A few melancholy and broken words more, and he was gone, promising to return next day at twelve, having seen Mr. Forrester in the meantime at his house in Piccadilly, and had a talk with him.

He was gone. He had not spoken a word to me — had not even appeared conscious that I was present. I daresay he was not. It was a little mortifying. To me he appeared a mixture, such as I never saw before, of brutality and tenderness. The scene had moved me.

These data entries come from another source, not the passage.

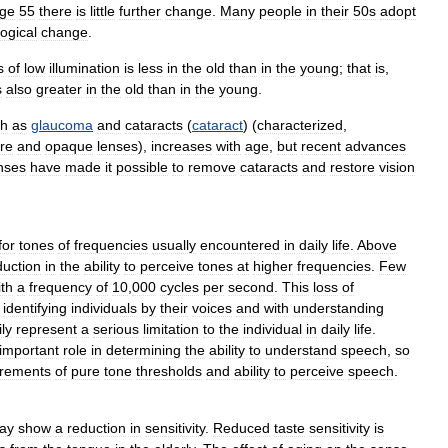
ge
55
there
is
little
further
change
.
Many
people
in
their
50s
adopt
ogical
change
.
s
of
low
illumination
is
less
in
the
old
than
in
the
young
;
that
is
,
s
also
greater
in
the
old
than
in
the
young
.
ch
as
glaucoma
and
cataracts
(
cataract
) (
characterized
,
re
and
opaque
lenses
),
increases
with
age
,
but
recent
advances
nses
have
made
it
possible
to
remove
cataracts
and
restore
vision
for
tones
of
frequencies
usually
encountered
in
daily
life
.
Above
duction
in
the
ability
to
perceive
tones
at
higher
frequencies
.
Few
ith
a
frequency
of
10
,
000
cycles
per
second
.
This
loss
of
identifying
individuals
by
their
voices
and
with
understanding
ily
represent
a
serious
limitation
to
the
individual
in
daily
life
.
important
role
in
determining
the
ability
to
understand
speech
,
so
rements
of
pure
tone
thresholds
and
ability
to
perceive
speech
.
ay
show
a
reduction
in
sensitivity
.
Reduced
taste
sensitivity
is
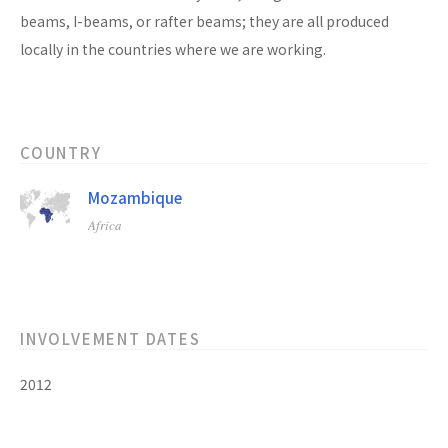
beams, I-beams, or rafter beams; they are all produced
locally in the countries where we are working.
COUNTRY
Mozambique
Africa
INVOLVEMENT DATES
2012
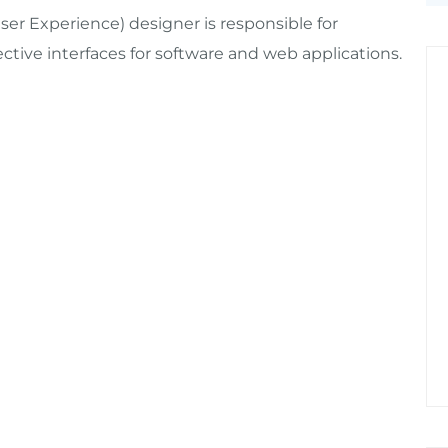
ser Experience) designer is responsible for
tive interfaces for software and web applications.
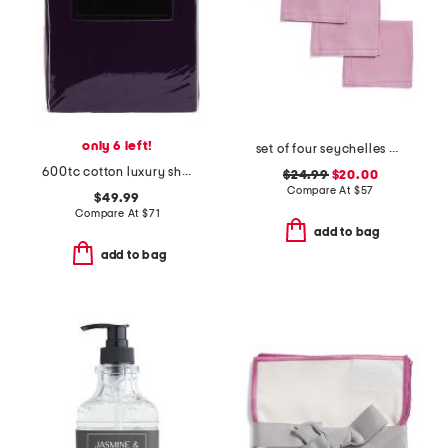
only 6 left!
set of four seychelles napkins
600tc cotton luxury sheet set
$24.99
$20.00
Compare At
$
57
$49.99
Compare At
$
71
add to bag
add to bag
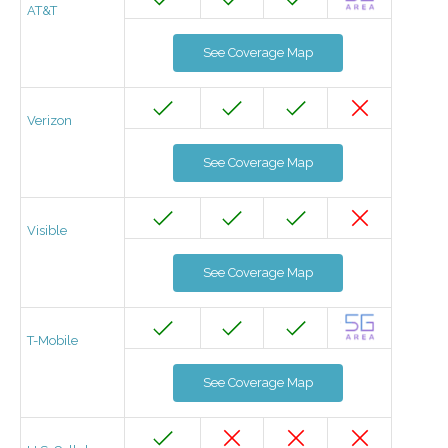
AT&T
See Coverage Map
Verizon
See Coverage Map
Visible
See Coverage Map
T-Mobile
See Coverage Map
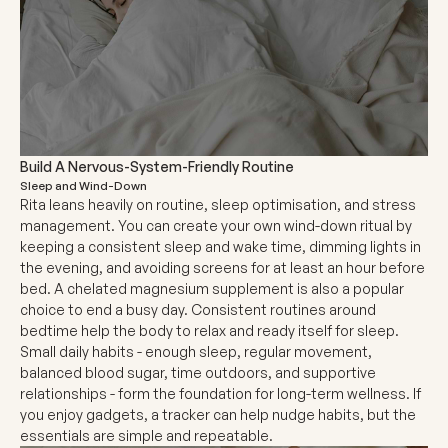
Build A Nervous-System-Friendly Routine
Sleep and Wind-Down
Rita leans heavily on routine, sleep optimisation, and stress
management. You can create your own wind-down ritual by
keeping a consistent sleep and wake time, dimming lights in
the evening, and avoiding screens for at least an hour before
bed. A chelated magnesium supplement is also a popular
choice to end a busy day. Consistent routines around
bedtime help the body to relax and ready itself for sleep.
Small daily habits - enough sleep, regular movement,
balanced blood sugar, time outdoors, and supportive
relationships - form the foundation for long-term wellness. If
you enjoy gadgets, a tracker can help nudge habits, but the
essentials are simple and repeatable.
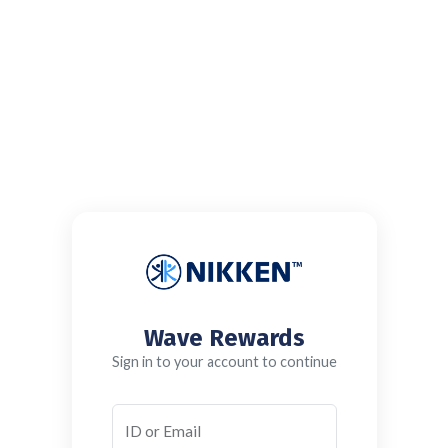
Wave Rewards
Sign in to your account to continue
ID or Email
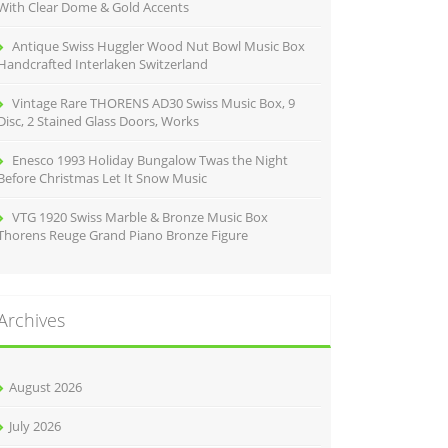
With Clear Dome & Gold Accents
Antique Swiss Huggler Wood Nut Bowl Music Box
Handcrafted Interlaken Switzerland
Vintage Rare THORENS AD30 Swiss Music Box, 9
Disc, 2 Stained Glass Doors, Works
Enesco 1993 Holiday Bungalow Twas the Night
Before Christmas Let It Snow Music
VTG 1920 Swiss Marble & Bronze Music Box
Thorens Reuge Grand Piano Bronze Figure
Archives
August 2026
July 2026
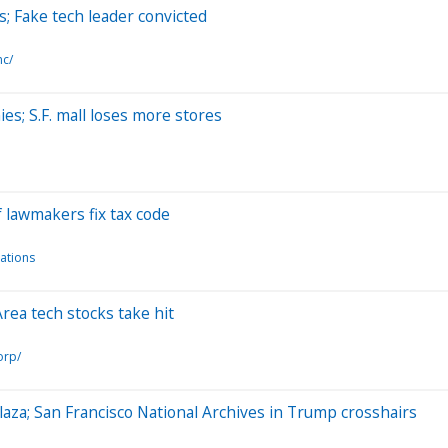
s; Fake tech leader convicted
nc/
es; S.F. mall loses more stores
 lawmakers fix tax code
ations
 Area tech stocks take hit
orp/
laza; San Francisco National Archives in Trump crosshairs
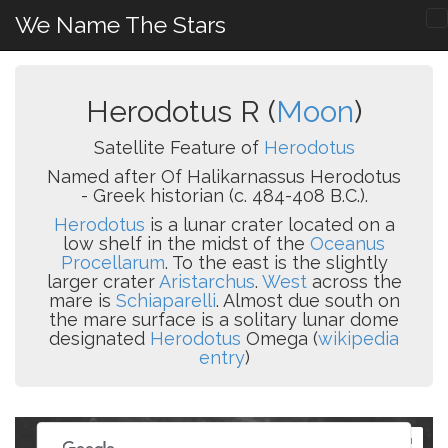
We Name The Stars
Herodotus R (
Moon
)
Satellite Feature of
Herodotus
Named after Of Halikarnassus Herodotus
- Greek historian (c. 484-408 B.C.).
Herodotus
is a lunar crater located on a
low shelf in the midst of the
Oceanus
Procellarum
. To the east is the slightly
larger crater
Aristarchus
.
West
across the
mare is
Schiaparelli
. Almost due south on
the mare surface is a solitary lunar dome
designated
Herodotus
Omega (
wikipedia
entry
)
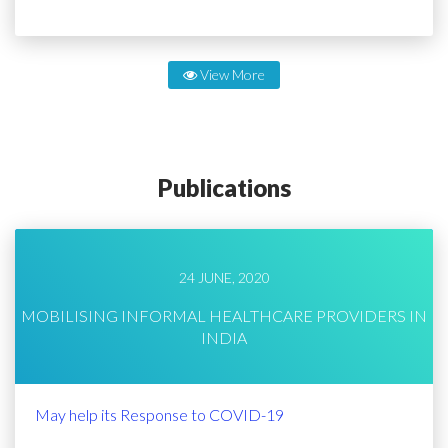
View More
Publications
24 JUNE, 2020
MOBILISING INFORMAL HEALTHCARE PROVIDERS IN
INDIA
May help its Response to COVID-19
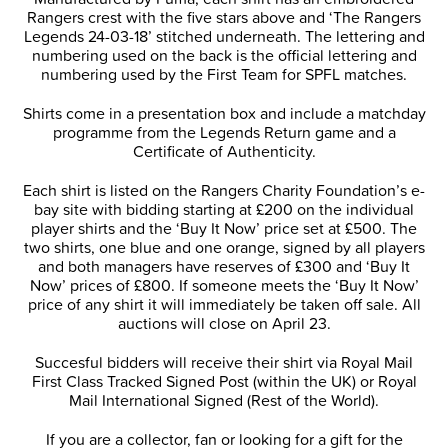
Rangers crest with the five stars above and ‘The Rangers
Legends 24-03-18’ stitched underneath. The lettering and
numbering used on the back is the official lettering and
numbering used by the First Team for SPFL matches.
Shirts come in a presentation box and include a matchday
programme from the Legends Return game and a
Certificate of Authenticity.
Each shirt is listed on the Rangers Charity Foundation’s e-
bay site with bidding starting at £200 on the individual
player shirts and the ‘Buy It Now’ price set at £500. The
two shirts, one blue and one orange, signed by all players
and both managers have reserves of £300 and ‘Buy It
Now’ prices of £800. If someone meets the ‘Buy It Now’
price of any shirt it will immediately be taken off sale. All
auctions will close on April 23.
Succesful bidders will receive their shirt via Royal Mail
First Class Tracked Signed Post (within the UK) or Royal
Mail International Signed (Rest of the World).
If you are a collector, fan or looking for a gift for the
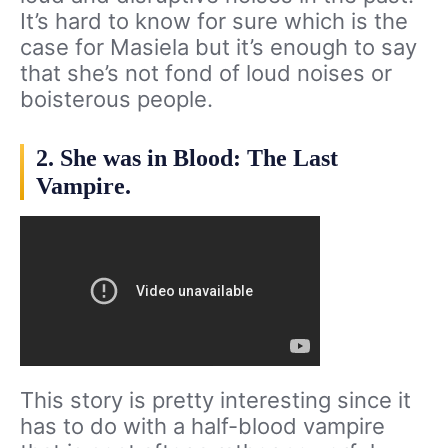
It’s hard to know for sure which is the
case for Masiela but it’s enough to say
that she’s not fond of loud noises or
boisterous people.
2. She was in Blood: The Last
Vampire.
This story is pretty interesting since it
has to do with a half-blood vampire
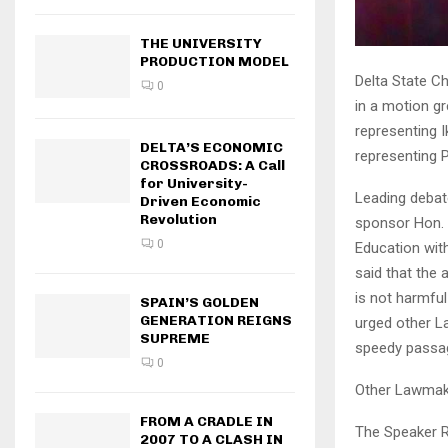
THE UNIVERSITY
PRODUCTION MODEL
Delta State C
0
in a motion g
representing 
DELTA’S ECONOMIC
representing P
CROSSROADS: A Call
for University-
Leading debat
Driven Economic
Revolution
sponsor Hon. 
0
Education wit
said that the
is not harmful
SPAIN’S GOLDEN
GENERATION REIGNS
urged other L
SUPREME
speedy passa
0
Other Lawmake
FROM A CRADLE IN
The Speaker R
2007 TO A CLASH IN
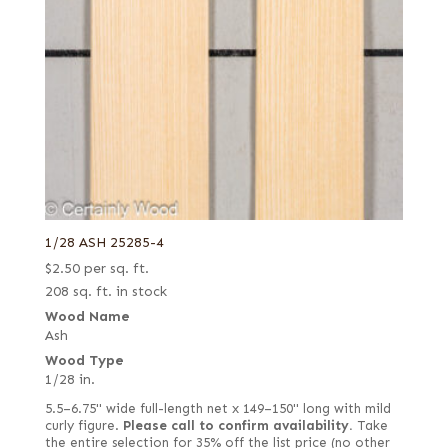
1/28 ASH 25285-4
$
2.50
per sq. ft.
208 sq. ft. in stock
Wood Name
Ash
Wood Type
1/28 in.
5.5–6.75" wide full-length net x 149–150" long with mild
curly figure.
Please call to confirm availability.
Take
the entire selection for 35% off the list price (no other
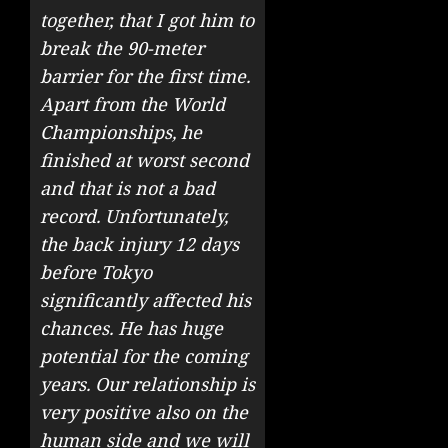
together, that I got him to
break the 90-meter
barrier for the first time.
Apart from the World
Championships, he
finished at worst second
and that is not a bad
record. Unfortunately,
the back injury 12 days
before Tokyo
significantly affected his
chances. He has huge
potential for the coming
years. Our relationship is
very positive also on the
human side and we will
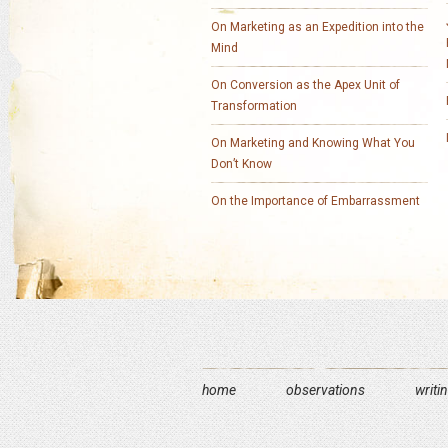
On Marketing as an Expedition into the
Mind
On Conversion as the Apex Unit of
Transformation
On Marketing and Knowing What You
Don’t Know
On the Importance of Embarrassment
home
observations
writi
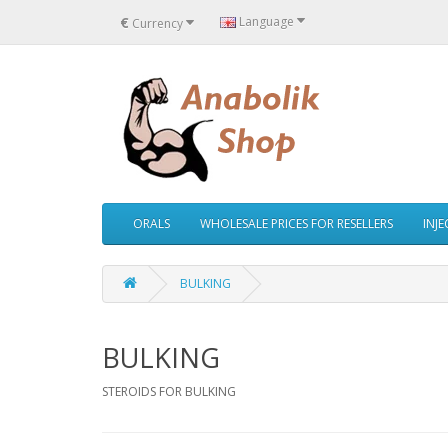
€
Language
Currency
ORALS
WHOLESALE PRICES FOR RESELLERS
INJ
BULKING
BULKING
STEROIDS FOR BULKING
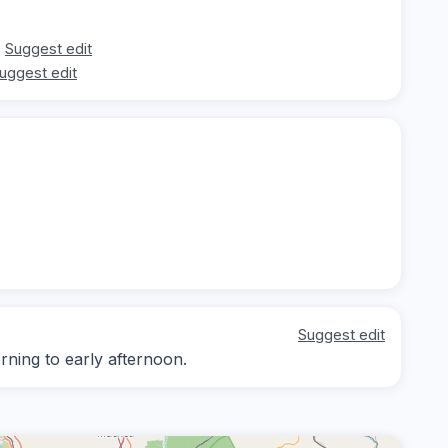
Suggest edit
uggest edit
Suggest edit
rning to early afternoon.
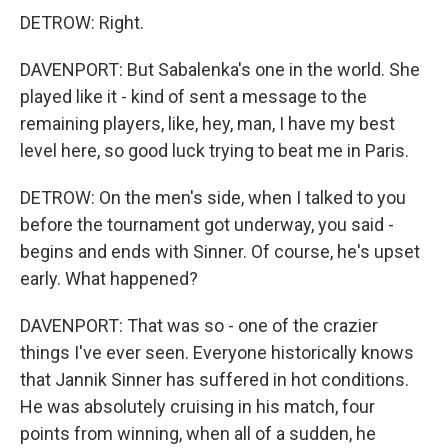
DETROW: Right.
DAVENPORT: But Sabalenka's one in the world. She
played like it - kind of sent a message to the
remaining players, like, hey, man, I have my best
level here, so good luck trying to beat me in Paris.
DETROW: On the men's side, when I talked to you
before the tournament got underway, you said -
begins and ends with Sinner. Of course, he's upset
early. What happened?
DAVENPORT: That was so - one of the crazier
things I've ever seen. Everyone historically knows
that Jannik Sinner has suffered in hot conditions.
He was absolutely cruising in his match, four
points from winning, when all of a sudden, he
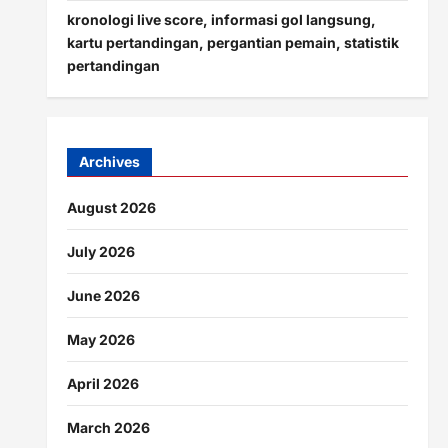
kronologi live score, informasi gol langsung,
kartu pertandingan, pergantian pemain, statistik
pertandingan
Archives
August 2026
July 2026
June 2026
May 2026
April 2026
March 2026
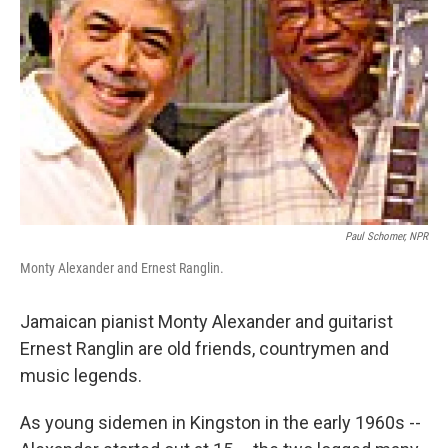
Paul Schomer, NPR
Monty Alexander and Ernest Ranglin.
Jamaican pianist Monty Alexander and guitarist
Ernest Ranglin are old friends, countrymen and
music legends.
As young sidemen in Kingston in the early 1960s --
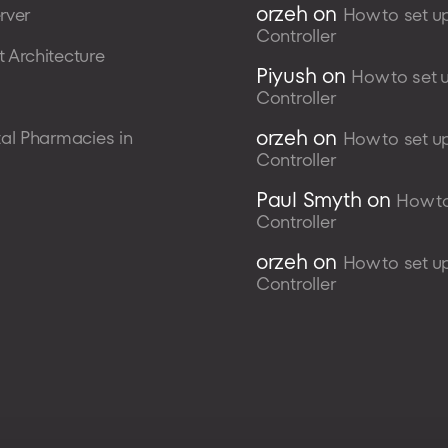
orzeh
on
rver
How to set u
Controller
 Architecture
Piyush
on
How to set 
Controller
orzeh
on
al Pharmacies in
How to set u
Controller
Paul Smyth
on
How to
Controller
orzeh
on
How to set u
Controller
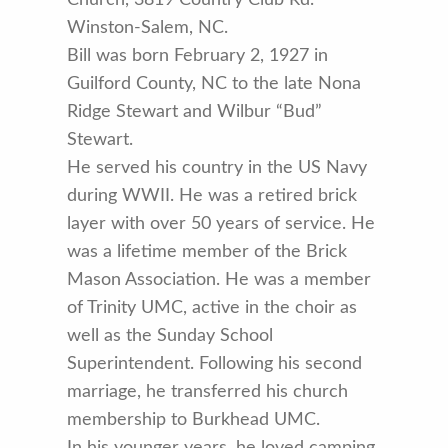
Winston-Salem, NC.
Bill was born February 2, 1927 in
Guilford County, NC to the late Nona
Ridge Stewart and Wilbur “Bud”
Stewart.
He served his country in the US Navy
during WWII. He was a retired brick
layer with over 50 years of service. He
was a lifetime member of the Brick
Mason Association. He was a member
of Trinity UMC, active in the choir as
well as the Sunday School
Superintendent. Following his second
marriage, he transferred his church
membership to Burkhead UMC.
In his younger years, he loved camping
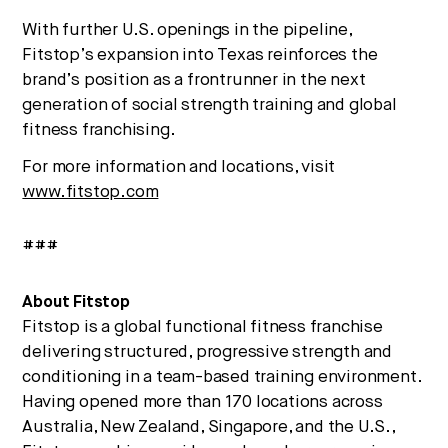
With further U.S. openings in the pipeline,
Fitstop’s expansion into Texas reinforces the
brand’s position as a frontrunner in the next
generation of social strength training and global
fitness franchising.
For more information and locations, visit
www.fitstop.com
###
About Fitstop
Fitstop is a global functional fitness franchise
delivering structured, progressive strength and
conditioning in a team-based training environment.
Having opened more than 170 locations across
Australia, New Zealand, Singapore, and the U.S.,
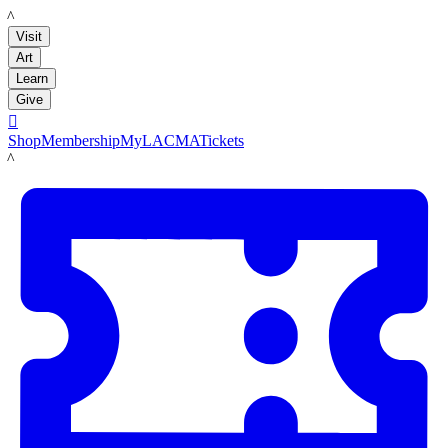
LACMA
Visit
Art
Learn
Give

Shop
Membership
MyLACMA
Tickets
LACMA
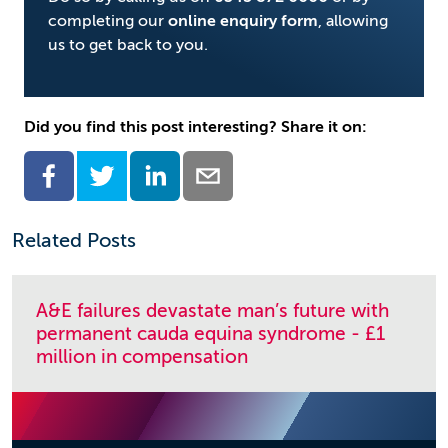
completing our
online enquiry form
, allowing
us to get back to you.
Did you find this post interesting? Share it on:
Related Posts
A&E failures devastate man’s future with
permanent cauda equina syndrome - £1
million in compensation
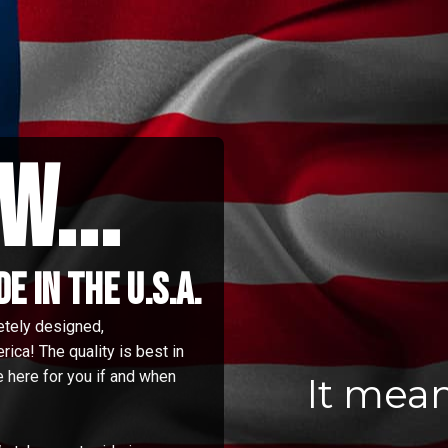
w...
 in the u.s.a.
etely designed,
ica! The quality is best in
 here for you if and when
It mea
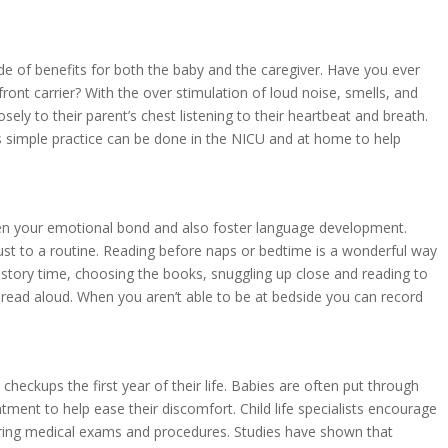
de of benefits for both the baby and the caregiver. Have you ever
ront carrier? With the over stimulation of loud noise, smells, and
sely to their parent’s chest listening to their heartbeat and breath.
is simple practice can be done in the NICU and at home to help
hen your emotional bond and also foster language development.
ust to a routine. Reading before naps or bedtime is a wonderful way
f story time, choosing the books, snuggling up close and reading to
o read aloud. When you aren’t able to be at bedside you can record
heckups the first year of their life. Babies are often put through
ent to help ease their discomfort. Child life specialists encourage
ring medical exams and procedures. Studies have shown that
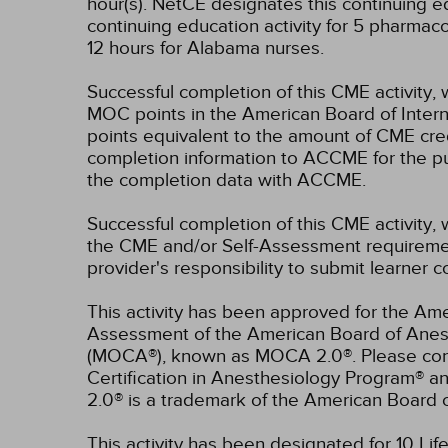
hour(s).
NetCE designates this continuing edu
continuing education activity for 5 pharmac
12 hours for Alabama nurses.
Successful completion of this CME activity, 
MOC points in the American Board of Intern
points equivalent to the amount of CME credit
completion information to ACCME for the pu
the completion data with ACCME.
Successful completion of this CME activity, 
the CME and/or Self-Assessment requirement
provider's responsibility to submit learner
This activity has been approved for the Ame
Assessment of the American Board of Anest
(MOCA®), known as MOCA 2.0®. Please consu
Certification in Anesthesiology Program® 
2.0® is a trademark of the American Board 
This activity has been designated for 10 Lif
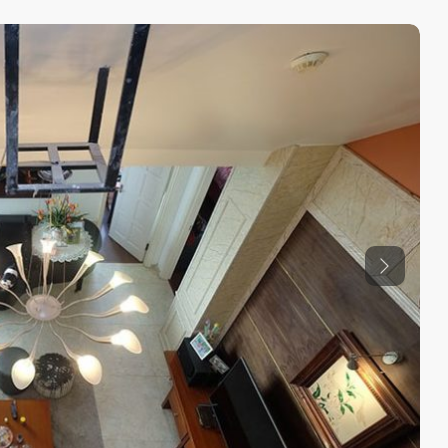
Previous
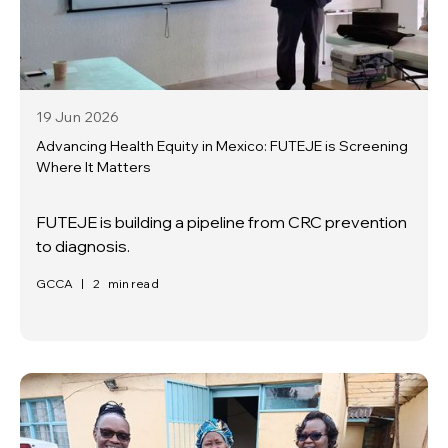
19 Jun
2026
Advancing Health Equity in Mexico: FUTEJE is Screening
Where It Matters
FUTEJE is building a pipeline from CRC prevention
to diagnosis.
GCCA
|
2
min read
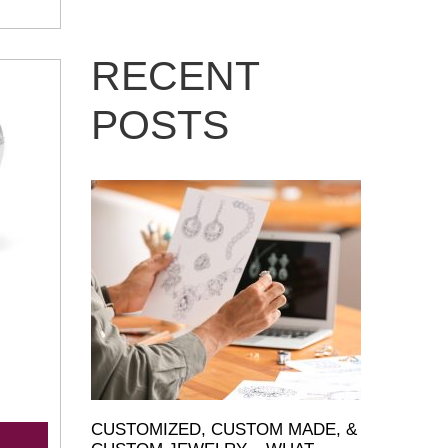
RECENT
POSTS
CUSTOMIZED, CUSTOM MADE, &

Mamma was now talking excitedly. It had been an agitating meeting, and, till he had disclosed his real feelings, full of uncertainty. To prevent her from exerting herself too much, I took my turn in the conversation, and, looking from the window, still in the direction in which his cab had disappeared, I descanted with immense delight on the likelihood of his forthwith arranging that Malory should become our residence.

As I spoke, I turned about to listen for the answer I expected from mamma. I was shocked to see her look so very ill. I was by her side in a moment. She said a few words scarcely audible, and ceased speaking before she had ended her sentence. Her lips moved, and she made an eager gesture with her hand; but her voice failed. She made an effort, I thought, to rise, but her strength forsook her, and she fainted.